Every line from the start of the records through the line with "7: (701, 155)" is to be written out exactly; pictures are not.

══ Records for the task ══

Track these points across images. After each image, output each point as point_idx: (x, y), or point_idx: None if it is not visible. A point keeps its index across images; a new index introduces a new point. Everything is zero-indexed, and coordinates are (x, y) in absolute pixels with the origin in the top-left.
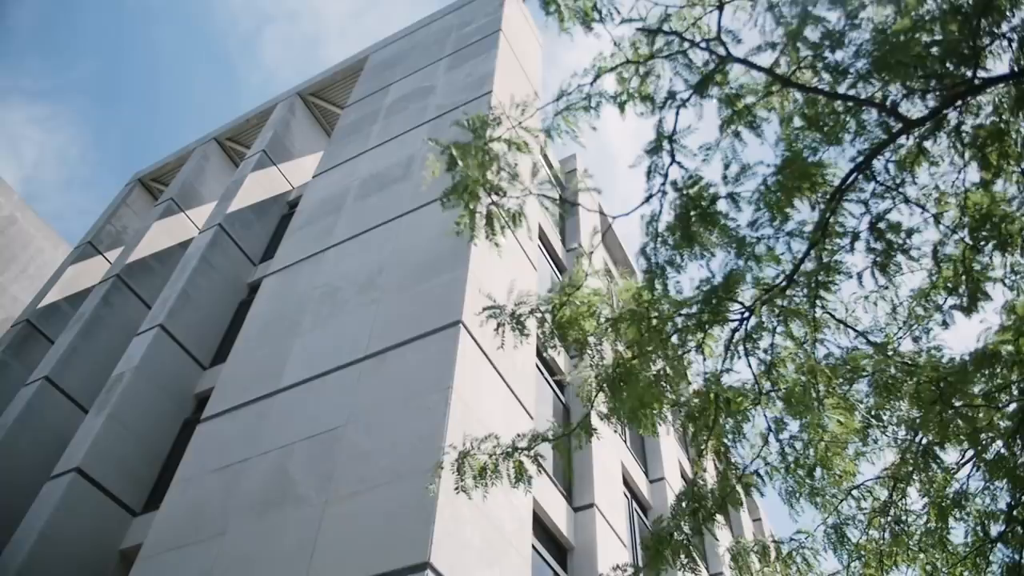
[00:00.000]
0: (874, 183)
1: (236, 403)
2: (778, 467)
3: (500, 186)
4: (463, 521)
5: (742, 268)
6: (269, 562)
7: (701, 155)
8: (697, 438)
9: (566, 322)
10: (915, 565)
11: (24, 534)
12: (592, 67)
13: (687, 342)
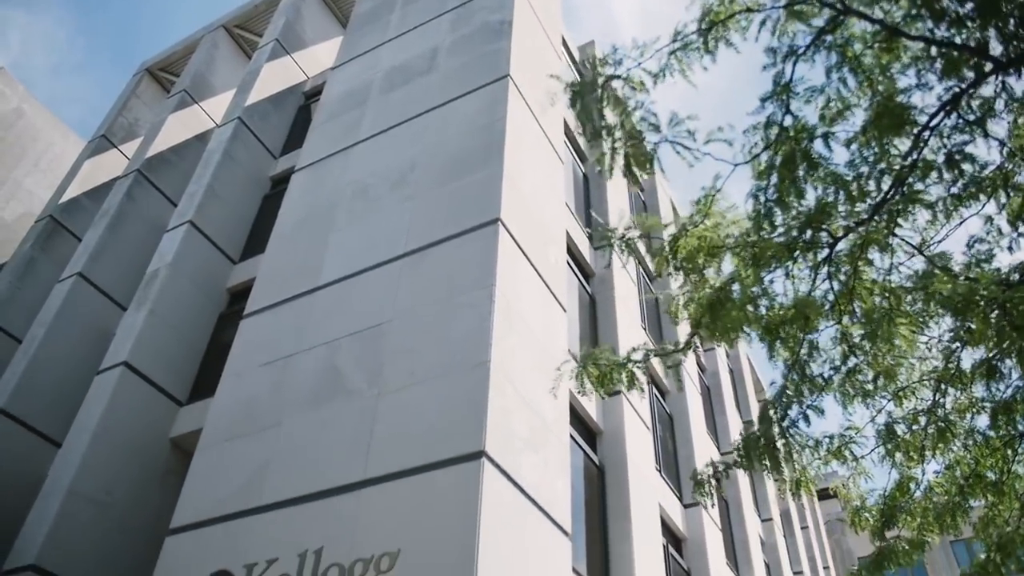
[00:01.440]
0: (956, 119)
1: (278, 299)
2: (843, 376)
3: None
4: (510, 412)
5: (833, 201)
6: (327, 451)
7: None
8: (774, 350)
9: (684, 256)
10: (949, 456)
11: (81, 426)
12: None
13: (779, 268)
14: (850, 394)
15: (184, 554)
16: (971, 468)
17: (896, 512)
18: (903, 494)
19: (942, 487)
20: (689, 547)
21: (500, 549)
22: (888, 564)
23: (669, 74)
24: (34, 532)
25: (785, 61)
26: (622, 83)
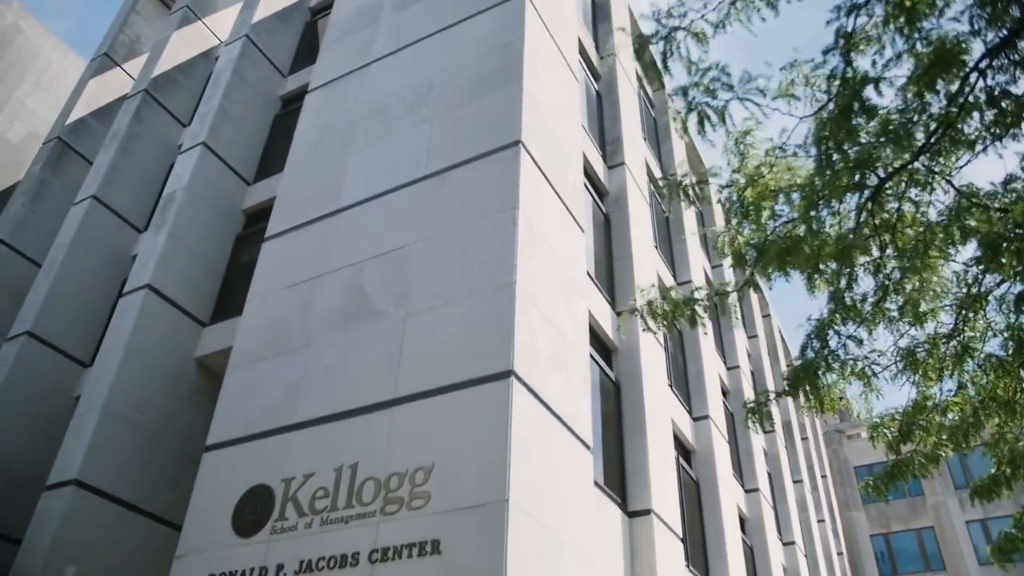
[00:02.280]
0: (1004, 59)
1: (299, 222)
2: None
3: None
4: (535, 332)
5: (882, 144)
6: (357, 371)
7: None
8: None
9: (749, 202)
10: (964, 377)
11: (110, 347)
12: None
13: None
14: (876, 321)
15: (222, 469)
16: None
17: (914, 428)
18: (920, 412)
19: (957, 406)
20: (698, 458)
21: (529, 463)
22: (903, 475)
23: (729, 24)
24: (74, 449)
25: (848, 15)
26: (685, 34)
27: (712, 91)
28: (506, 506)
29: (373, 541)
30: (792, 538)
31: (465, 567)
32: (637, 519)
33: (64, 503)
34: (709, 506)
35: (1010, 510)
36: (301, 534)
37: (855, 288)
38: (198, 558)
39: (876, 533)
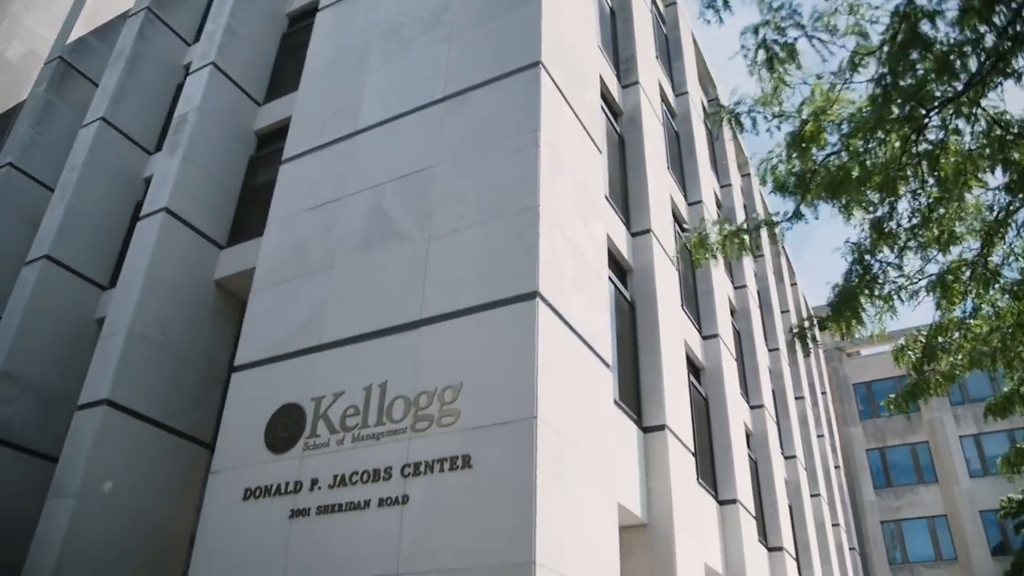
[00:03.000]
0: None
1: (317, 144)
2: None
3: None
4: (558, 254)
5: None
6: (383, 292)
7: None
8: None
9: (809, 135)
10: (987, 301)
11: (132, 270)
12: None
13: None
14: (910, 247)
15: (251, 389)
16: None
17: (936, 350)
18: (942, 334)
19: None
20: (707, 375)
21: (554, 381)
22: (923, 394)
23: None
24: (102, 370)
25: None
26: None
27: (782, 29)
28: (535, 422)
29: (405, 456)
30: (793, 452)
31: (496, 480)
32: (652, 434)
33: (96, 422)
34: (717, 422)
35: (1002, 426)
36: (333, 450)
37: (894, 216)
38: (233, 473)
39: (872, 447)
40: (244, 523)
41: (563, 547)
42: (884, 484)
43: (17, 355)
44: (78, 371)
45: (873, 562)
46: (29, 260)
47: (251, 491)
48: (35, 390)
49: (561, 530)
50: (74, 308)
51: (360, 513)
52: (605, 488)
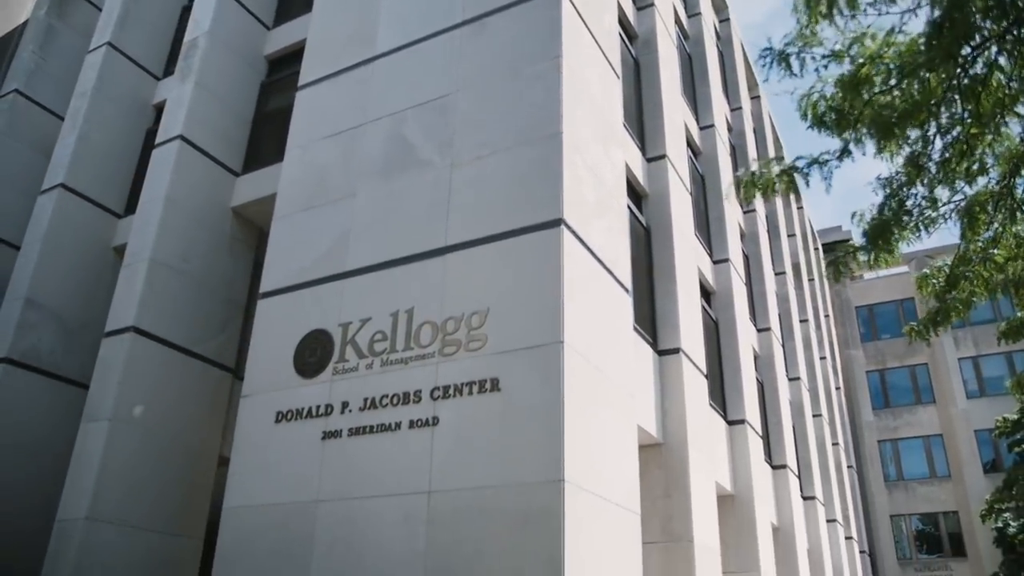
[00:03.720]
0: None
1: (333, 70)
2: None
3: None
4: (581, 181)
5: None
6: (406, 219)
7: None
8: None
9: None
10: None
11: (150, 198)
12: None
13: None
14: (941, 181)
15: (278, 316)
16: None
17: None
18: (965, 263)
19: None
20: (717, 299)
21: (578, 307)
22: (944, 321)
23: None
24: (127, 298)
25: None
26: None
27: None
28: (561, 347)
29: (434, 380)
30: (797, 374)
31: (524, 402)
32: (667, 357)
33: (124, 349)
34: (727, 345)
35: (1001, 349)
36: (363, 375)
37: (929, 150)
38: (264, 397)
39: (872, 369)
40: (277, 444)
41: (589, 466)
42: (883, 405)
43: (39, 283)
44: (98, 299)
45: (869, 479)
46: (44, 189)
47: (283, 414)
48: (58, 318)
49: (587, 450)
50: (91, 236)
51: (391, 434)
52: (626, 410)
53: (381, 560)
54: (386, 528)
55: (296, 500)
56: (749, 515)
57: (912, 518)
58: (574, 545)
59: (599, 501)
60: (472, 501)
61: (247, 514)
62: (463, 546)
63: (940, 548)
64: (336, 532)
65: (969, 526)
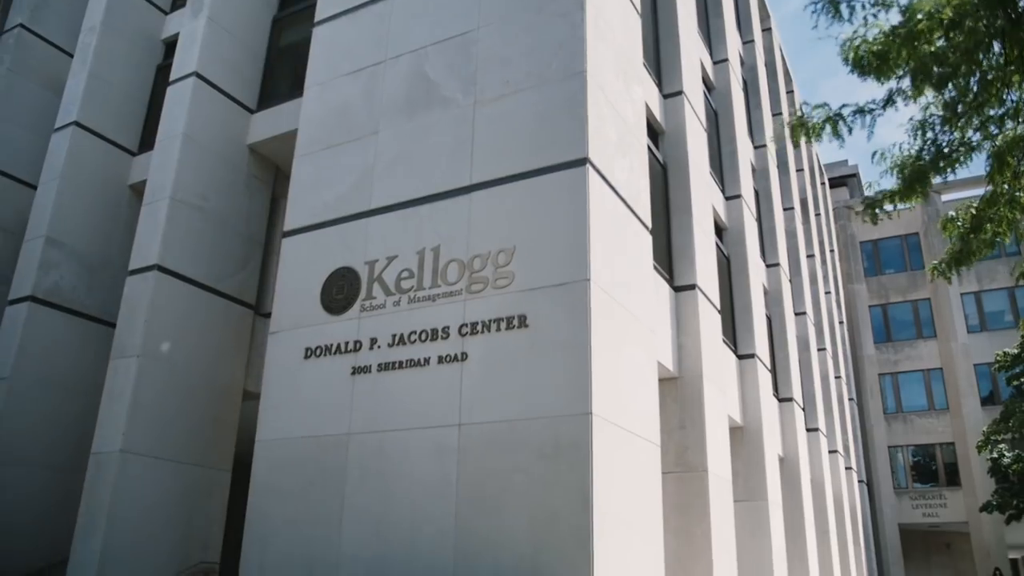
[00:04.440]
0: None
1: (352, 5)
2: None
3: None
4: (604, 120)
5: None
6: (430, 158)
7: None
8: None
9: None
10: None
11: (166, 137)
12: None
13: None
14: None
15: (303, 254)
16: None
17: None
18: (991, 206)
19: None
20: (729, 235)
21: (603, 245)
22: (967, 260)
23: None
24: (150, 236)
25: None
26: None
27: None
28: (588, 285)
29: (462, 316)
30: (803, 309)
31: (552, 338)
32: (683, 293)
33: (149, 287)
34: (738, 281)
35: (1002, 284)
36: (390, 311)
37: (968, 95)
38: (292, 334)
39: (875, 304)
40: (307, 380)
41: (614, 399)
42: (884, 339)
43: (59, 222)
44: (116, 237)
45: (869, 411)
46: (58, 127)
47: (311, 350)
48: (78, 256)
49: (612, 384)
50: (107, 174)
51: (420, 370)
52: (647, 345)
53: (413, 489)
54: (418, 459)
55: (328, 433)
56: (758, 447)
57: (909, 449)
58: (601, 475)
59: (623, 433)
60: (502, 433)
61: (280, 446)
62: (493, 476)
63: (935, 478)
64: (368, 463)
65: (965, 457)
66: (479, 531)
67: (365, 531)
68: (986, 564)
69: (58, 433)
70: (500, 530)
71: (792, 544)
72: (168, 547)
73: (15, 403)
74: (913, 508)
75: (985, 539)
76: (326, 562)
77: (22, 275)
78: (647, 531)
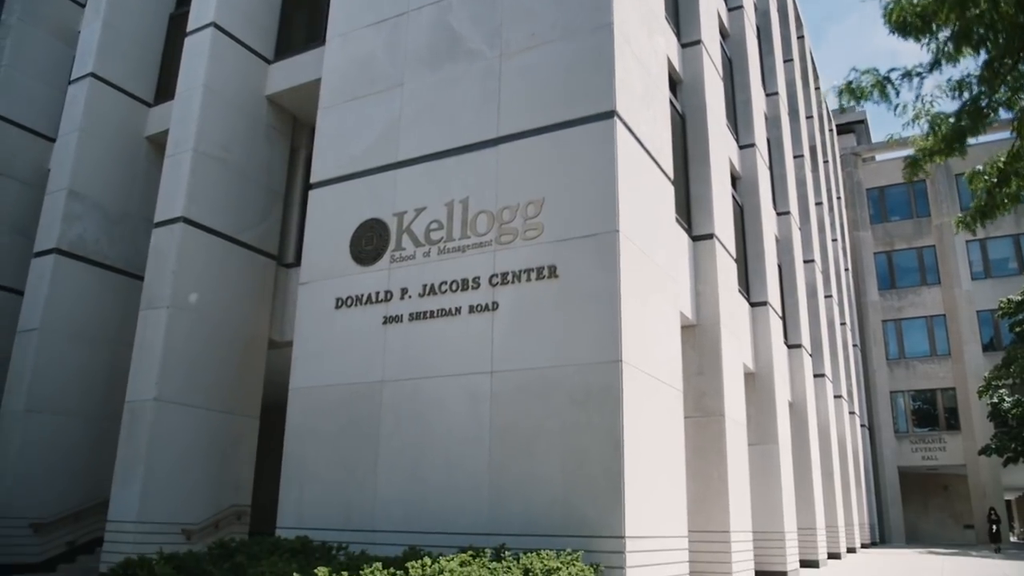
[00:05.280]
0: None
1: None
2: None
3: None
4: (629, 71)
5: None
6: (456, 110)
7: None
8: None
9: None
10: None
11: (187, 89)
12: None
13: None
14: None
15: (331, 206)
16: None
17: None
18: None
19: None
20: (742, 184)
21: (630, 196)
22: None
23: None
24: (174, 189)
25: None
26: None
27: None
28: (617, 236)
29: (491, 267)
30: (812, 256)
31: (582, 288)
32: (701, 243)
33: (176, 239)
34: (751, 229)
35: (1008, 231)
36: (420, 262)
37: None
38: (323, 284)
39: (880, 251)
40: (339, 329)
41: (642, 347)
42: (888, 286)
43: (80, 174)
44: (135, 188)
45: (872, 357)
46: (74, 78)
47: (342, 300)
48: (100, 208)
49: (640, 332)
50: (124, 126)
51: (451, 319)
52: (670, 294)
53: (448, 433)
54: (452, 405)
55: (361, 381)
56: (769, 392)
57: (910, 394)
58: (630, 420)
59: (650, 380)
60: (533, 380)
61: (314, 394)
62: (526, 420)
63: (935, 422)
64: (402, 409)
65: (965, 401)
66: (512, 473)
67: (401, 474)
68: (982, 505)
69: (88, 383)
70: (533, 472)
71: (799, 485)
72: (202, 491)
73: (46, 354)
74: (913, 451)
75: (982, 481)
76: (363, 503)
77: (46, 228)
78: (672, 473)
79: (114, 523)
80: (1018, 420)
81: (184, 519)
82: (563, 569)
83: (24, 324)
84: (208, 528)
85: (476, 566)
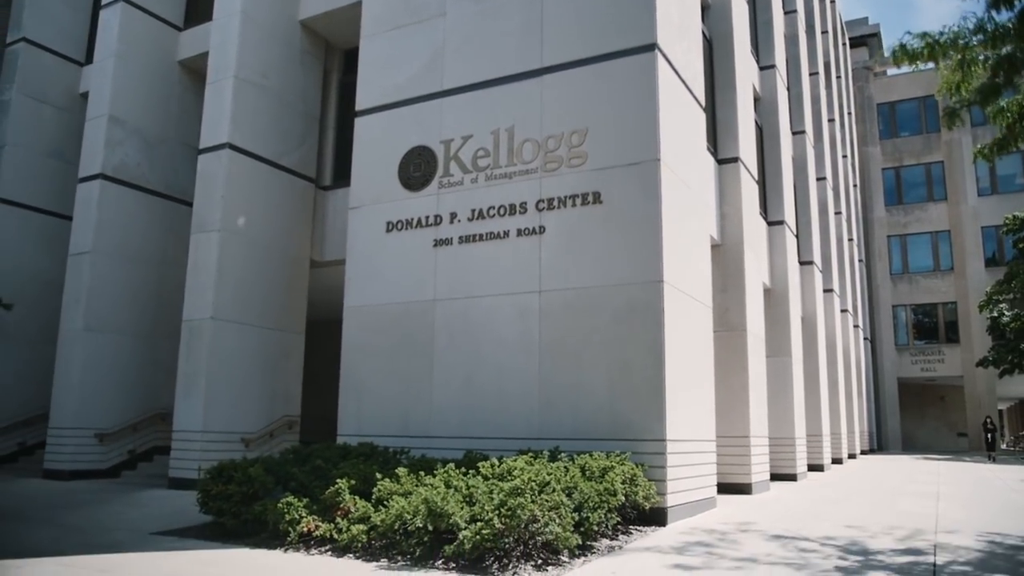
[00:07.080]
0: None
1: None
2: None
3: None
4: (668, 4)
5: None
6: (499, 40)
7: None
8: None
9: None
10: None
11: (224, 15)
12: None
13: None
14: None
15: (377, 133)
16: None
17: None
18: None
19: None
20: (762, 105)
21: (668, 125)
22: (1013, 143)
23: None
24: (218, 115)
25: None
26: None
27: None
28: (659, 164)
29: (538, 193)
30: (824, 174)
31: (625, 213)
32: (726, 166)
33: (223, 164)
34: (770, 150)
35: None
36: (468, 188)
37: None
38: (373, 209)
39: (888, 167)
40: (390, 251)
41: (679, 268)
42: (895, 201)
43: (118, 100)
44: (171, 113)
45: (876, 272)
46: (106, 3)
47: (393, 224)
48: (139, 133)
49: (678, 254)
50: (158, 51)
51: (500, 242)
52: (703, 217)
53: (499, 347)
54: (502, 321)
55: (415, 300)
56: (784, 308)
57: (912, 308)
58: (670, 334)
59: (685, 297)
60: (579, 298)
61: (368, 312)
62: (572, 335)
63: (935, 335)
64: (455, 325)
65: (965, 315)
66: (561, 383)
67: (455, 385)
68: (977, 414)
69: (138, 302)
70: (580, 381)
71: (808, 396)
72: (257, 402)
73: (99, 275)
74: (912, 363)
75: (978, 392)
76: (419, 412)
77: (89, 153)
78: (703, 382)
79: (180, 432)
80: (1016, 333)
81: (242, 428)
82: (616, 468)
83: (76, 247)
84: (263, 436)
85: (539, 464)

═══

Output for this exercise:
Track these points across images. After each image, output each point as point_idx: (x, y), or point_idx: None if it is not visible. A point keeps its index across images; a new index introduces a new point. Everything is zero-indexed, and coordinates are (x, y) in absolute pixels with the origin in the top-left.
[00:00.000]
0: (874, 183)
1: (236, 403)
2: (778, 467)
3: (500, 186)
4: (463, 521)
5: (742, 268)
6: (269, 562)
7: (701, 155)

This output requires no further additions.